## Explanation

In this example, the goal is to return the sum for an entire row in an Excel worksheet. One way to do this is to use a full row reference.

### Full row references

Excel supports full row references like this:

```
=SUM(1:1) // sum all of row 1
=SUM(3:3) // sum all of row 2
=SUM(4:5) // sum all of rows 4 and 5
```

You can see how this works yourself by typing 1:1 or 3:3 into the name box (left of the formula bar) and hitting return. You will see Excel select the entire row.

### Example

To solve the problem in the example worksheet, we can use a full row reference to row 5 with the SUM function like this:

```
=SUM(5:5)
```

The result is the sum of all numeric values in row 5. As the formula is copied down, we get a sum for row 6 and row 7 as well:

```
=SUM(5:5) // sum red
=SUM(6:6) // sum blue
=SUM(7:7) // sum green
```

As new entries for "Red" are added to the table in rows 5, 6, and 7, the formula will automatically include these new amounts.

### Advantages and risks

The main advantage to full row references is simplicity.
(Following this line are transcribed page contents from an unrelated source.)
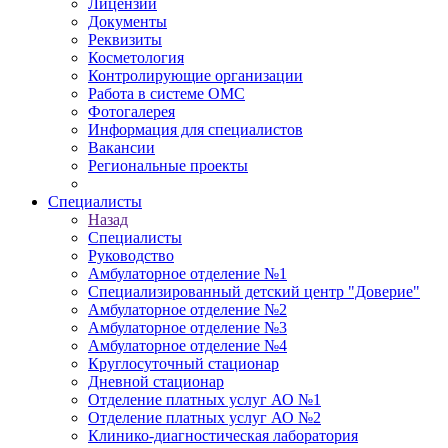
Лицензии
Документы
Реквизиты
Косметология
Контролирующие организации
Работа в системе ОМС
Фотогалерея
Информация для специалистов
Вакансии
Региональные проекты
Специалисты
Назад
Специалисты
Руководство
Амбулаторное отделение №1
Специализированный детский центр "Доверие"
Амбулаторное отделение №2
Амбулаторное отделение №3
Амбулаторное отделение №4
Круглосуточный стационар
Дневной стационар
Отделение платных услуг АО №1
Отделение платных услуг АО №2
Клинико-диагностическая лаборатория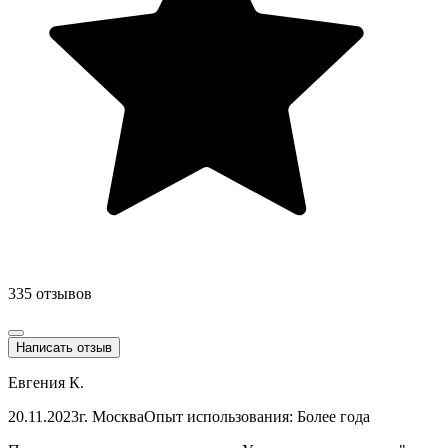
335 отзывов
Написать отзыв
Евгения К.
20.11.2023
г. Москва
Опыт использования: Более года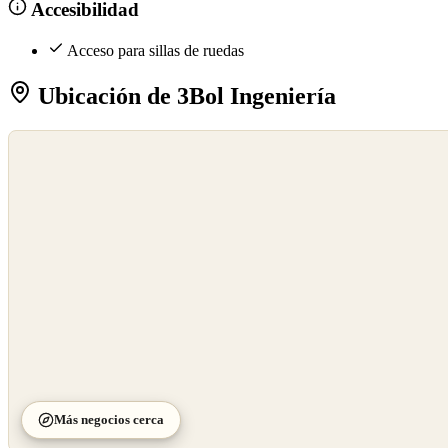
Accesibilidad
Acceso para sillas de ruedas
Ubicación de 3Bol Ingeniería
©
OpenStreetMap
©
CARTO
Más negocios cerca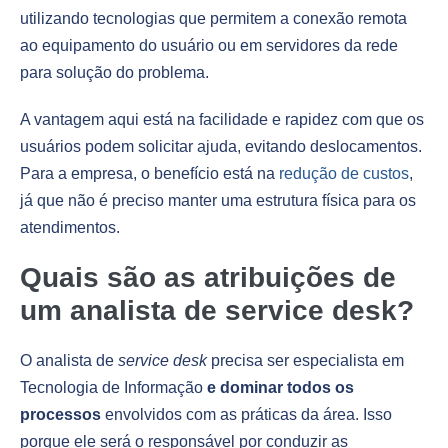
utilizando tecnologias que permitem a conexão remota
ao equipamento do usuário ou em servidores da rede
para solução do problema.
A vantagem aqui está na facilidade e rapidez com que os
usuários podem solicitar ajuda, evitando deslocamentos.
Para a empresa, o benefício está na
redução de custos
,
já que não é preciso manter uma estrutura física para os
atendimentos.
Quais são as atribuições de
um analista de service desk?
O analista de
service desk
precisa ser especialista em
Tecnologia de Informação
e dominar todos os
processos
envolvidos com as práticas da área. Isso
porque ele será o responsável por conduzir as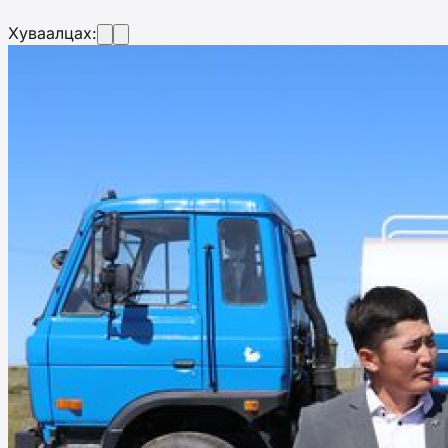
Хуваалцах: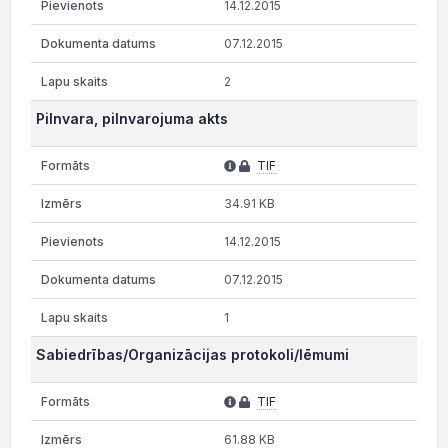
14.12.2015
07.12.2015
2
Pilnvara, pilnvarojuma akts
TIF
34.91 KB
14.12.2015
07.12.2015
1
Sabiedrības/Organizācijas protokoli/lēmumi
TIF
61.88 KB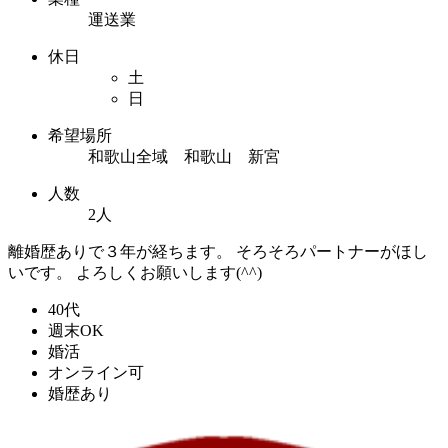
運送業
休日
土
日
希望場所
和歌山全域 和歌山 新宮
人数
2人
離婚歴ありで３年が経ちます。 そろそろパートナーがほし
いです。 よろしくお願いします(^^)
40代
週末OK
婚活
オンライン可
婚歴あり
Simple and very compact, a full row reference will automatically include *all data* in a row, even when data is added or removed. However, full row references come with certain risks. One risk is that you may accidentally include extra data in a calculation. For example, if you use =SUM(5:5) to sum numbers in row 5, you are targeting over 16,000 cells to the right. If row 5 includes extra dates somewhere far to the right, the numeric values of these dates will be included, and SUM will return an incorrect result.